A trade mark for similar names can be opposed under Australian intellectual property law.

Throughout history, there have been some people influential enough to be known only through a single name. The ranks of mononymous persons include those in all walks of life from Michelangelo and Bono to Confucius.

Being known by only one name carries a degree of distinction, which isn't an issue when there's only one famous Nero. But what happens when two celebrities want to go by the same name? That is the question facing Kylie Minogue and Kylie Jenner, as the two celebrities square off over a U.S. trade mark on the name Kylie, another instance of how fame plays into intellectual property.

Kylie versus Kylie

Kylie Minogue filed to block Kylie Jenner's trade mark application on the grounds of priority and dilution.

Kylie Jenner is an American reality show celebrity from Keeping Up With the Kardashians.

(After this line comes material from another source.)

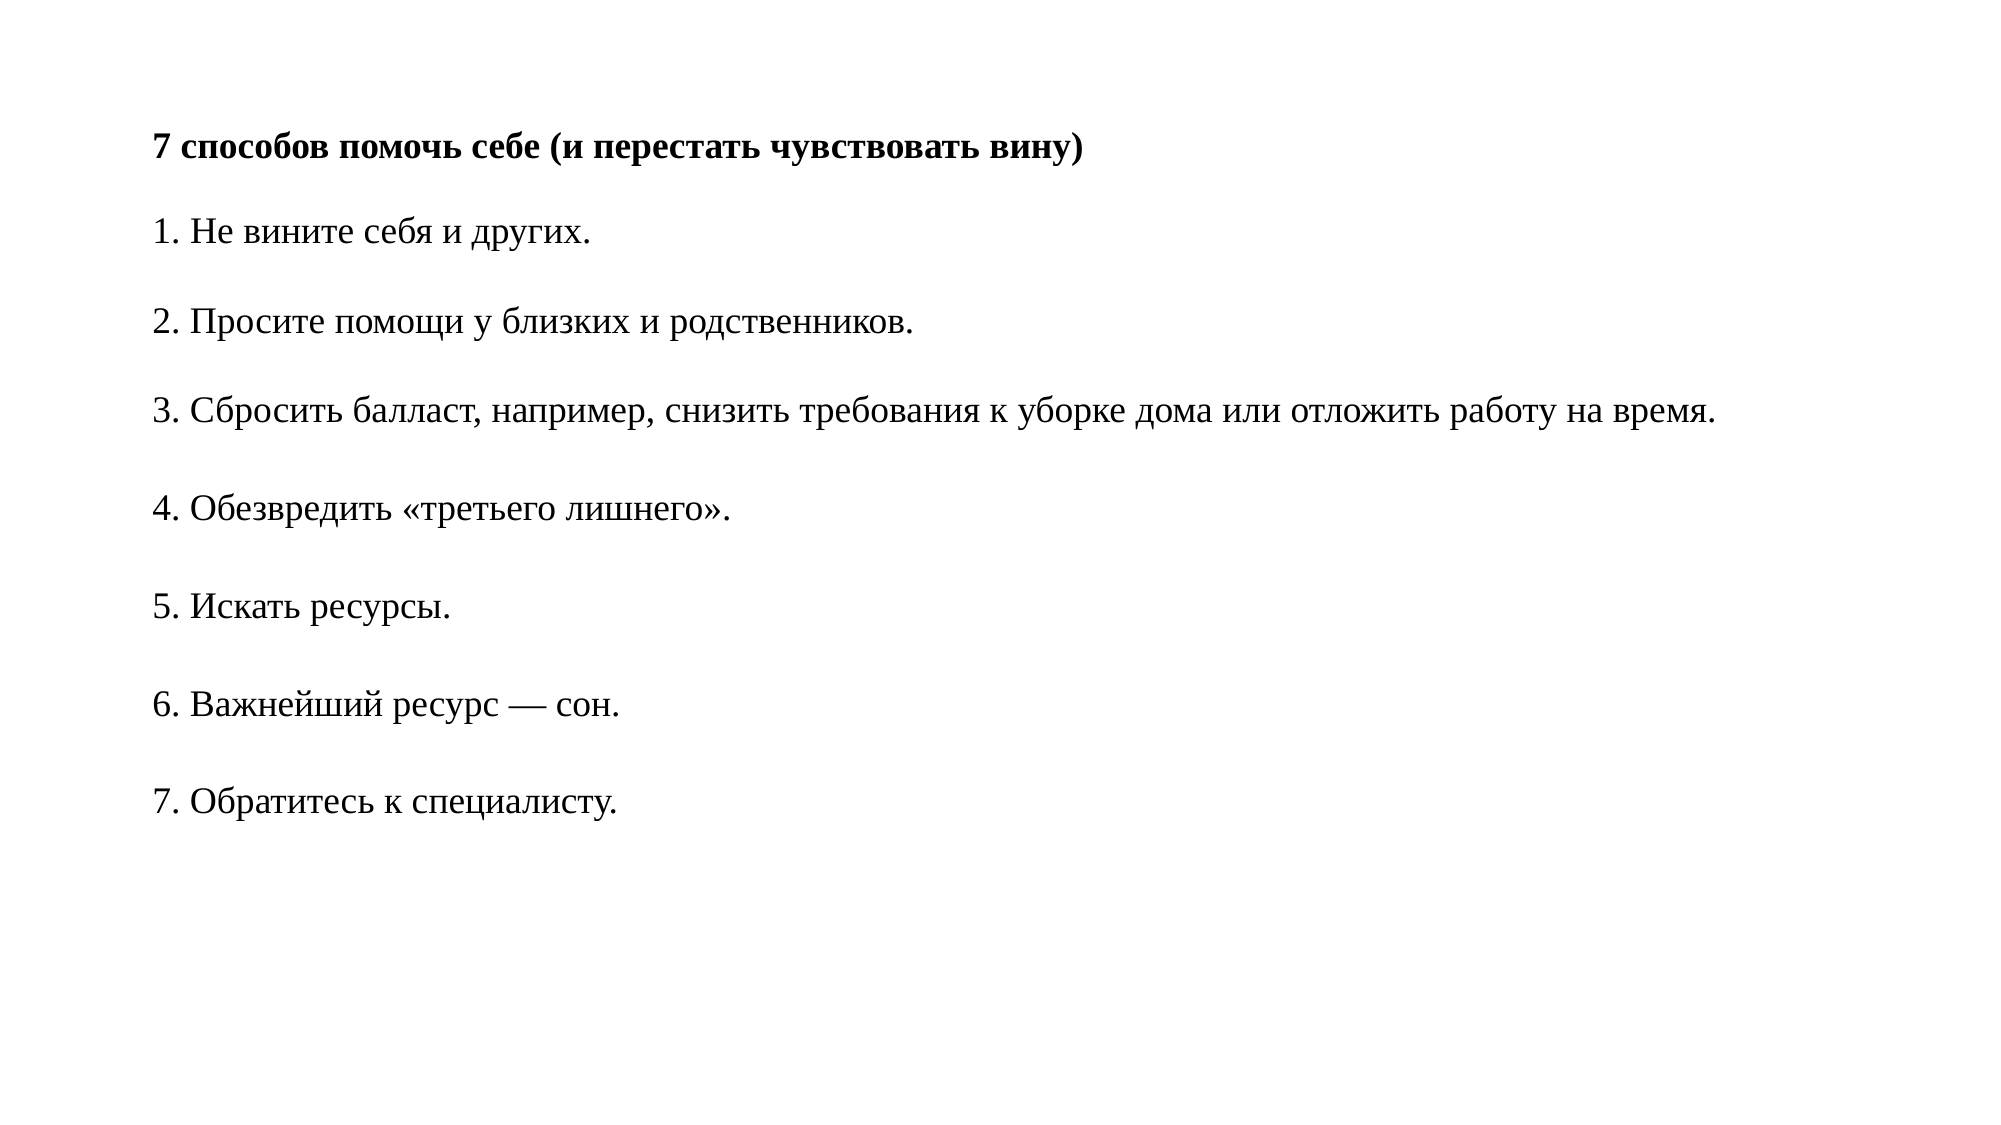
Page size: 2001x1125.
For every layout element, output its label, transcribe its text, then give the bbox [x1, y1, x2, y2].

The trade mark dispute centres around an application put forth by Kylie Jenner, Inc. for a trade mark of the name Kylie in advertising goods and services on April 1, 2015.

During an extended opposition period, Australian pop star Kylie Minogue filed to block Ms. Jenner's application through her firm KDB. A notice of opposition filed with the United States Patent and Trademark Office (USPTO) lays out a number of grounds for blocking Ms. Jenner's application, including priority and dilution.

Kylie Minogue has held a number of trade marks in the United States, including for the brands Kylie Minogue Darling and Kylie filed in 2006. The notice of opposition also notes that Ms. Minogue has been an entertainer since 1979 and that she is well known as a singer in the United States.

Ms. Minogue further suggested that an association with Kylie Jenner would be damaging to her own brand, as Ms. Jenner has faced controversy from social media posts and received complaints from disability rights advocates and the African American community.

Trade marks under US and Australian intellectual property law

In the United States, an application can be opposed due to similarity with an existing trade mark if it will create confusion between the two. If a plumbing company and a recording studio apply for the same name, they will likely not be rejected over confusion.

Since Ms. Jenner and Ms. Minogue are both recognised celebrities in the US, it is likely that the USPTO will consider there to be a risk of confusion.

Under trade mark registration in Australia, the same consideration would have to be made. Under the Trade Marks Act 1995, the owner of a trade mark can oppose the new issue of a similar trade mark.

As the two Kylies vie for the right to the name, it will be interesting to see how Australian and American IP law shape the fight.